Since the sum $\sum_{n=1}^{\infty} b_n$ converges absolutely, $R(x)$ converges absolutely and uniformly on $\mathbb{R}$. This allows us to write:

\[\begin{align*} \frac{1}{T} \int_{0}^{T} \lvert R(x)\rvert^2 \, \mathrm{d}x &= \sum_{m,n \geq 1} b_m \overline{b_n} \cdot \frac{1}{T} \int_{0}^{T} \cos\left(\frac{x}{m}\right)\cos\left(\frac{x}{n}\right) \, \mathrm{d}x. \end{align*}\]

Now we focus on the integral

\[I_{m,n}(T) = \frac{1}{T} \int_{0}^{T} \cos\left(\frac{x}{m}\right)\cos\left(\frac{x}{n}\right) \, \mathrm{d}x.\]

Clearly $\lvert I_{m,n}(T) \rvert \leq 1$. Moreover, it is easy to check that $I_{m,n}(T) \to \frac{1}{2}\delta_{m,n}$ as $T \to \infty$, where $\delta_{m,n} = \mathbf{1}[m = n]$ is the Kronecker delta.

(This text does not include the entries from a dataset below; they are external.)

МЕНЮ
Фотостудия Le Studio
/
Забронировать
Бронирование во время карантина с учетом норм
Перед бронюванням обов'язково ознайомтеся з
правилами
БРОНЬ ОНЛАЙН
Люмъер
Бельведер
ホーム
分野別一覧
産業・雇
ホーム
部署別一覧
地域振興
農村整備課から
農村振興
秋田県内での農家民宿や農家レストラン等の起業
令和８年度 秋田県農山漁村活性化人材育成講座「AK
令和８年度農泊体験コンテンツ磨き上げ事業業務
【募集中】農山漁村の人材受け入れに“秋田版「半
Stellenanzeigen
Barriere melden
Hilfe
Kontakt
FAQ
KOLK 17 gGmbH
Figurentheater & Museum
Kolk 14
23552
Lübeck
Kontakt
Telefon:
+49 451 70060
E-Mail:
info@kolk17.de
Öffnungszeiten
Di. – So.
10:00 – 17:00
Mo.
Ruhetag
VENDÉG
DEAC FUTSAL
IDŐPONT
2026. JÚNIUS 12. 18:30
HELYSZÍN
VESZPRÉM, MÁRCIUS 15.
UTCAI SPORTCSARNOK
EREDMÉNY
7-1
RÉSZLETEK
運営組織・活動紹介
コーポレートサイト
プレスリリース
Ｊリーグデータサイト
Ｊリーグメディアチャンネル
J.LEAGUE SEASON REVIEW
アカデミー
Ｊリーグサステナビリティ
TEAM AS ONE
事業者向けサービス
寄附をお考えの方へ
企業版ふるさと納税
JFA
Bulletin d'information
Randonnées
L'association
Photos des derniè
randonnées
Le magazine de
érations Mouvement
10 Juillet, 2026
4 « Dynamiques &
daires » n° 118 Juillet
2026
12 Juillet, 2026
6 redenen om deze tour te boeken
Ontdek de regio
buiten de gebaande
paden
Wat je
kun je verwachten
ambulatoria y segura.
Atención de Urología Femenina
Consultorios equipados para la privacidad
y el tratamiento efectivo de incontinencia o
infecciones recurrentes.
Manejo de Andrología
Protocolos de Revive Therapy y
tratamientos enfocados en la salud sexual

So by the dominated convergence theorem for series,

\[\begin{align*} \lim_{T\to\infty} \frac{1}{T} \int_{0}^{T} \lvert R(x) \rvert^2 \, \mathrm{d}x &= \sum_{m,n \geq 1} b_m \overline{b_n} \cdot \lim_{T \to \infty} I_{m,n}(T) \\ &= \frac{1}{2} \sum_{n=1}^{\infty} \lvert b_n \rvert^2. \end{align*}\]

However, the assumption tells that $R(x) \to \frac{2A - A - A}{4} = 0$ as $x \to \infty$, hence

\[\begin{align*} \lim_{T\to\infty} \frac{1}{T} \int_{0}^{T} \lvert R(x) \rvert^2 \, \mathrm{d}x &= 0. \end{align*}\]

Therefore $b_n = 0$ for all $n$, which then implies that $a_n = 0$ for all $n$.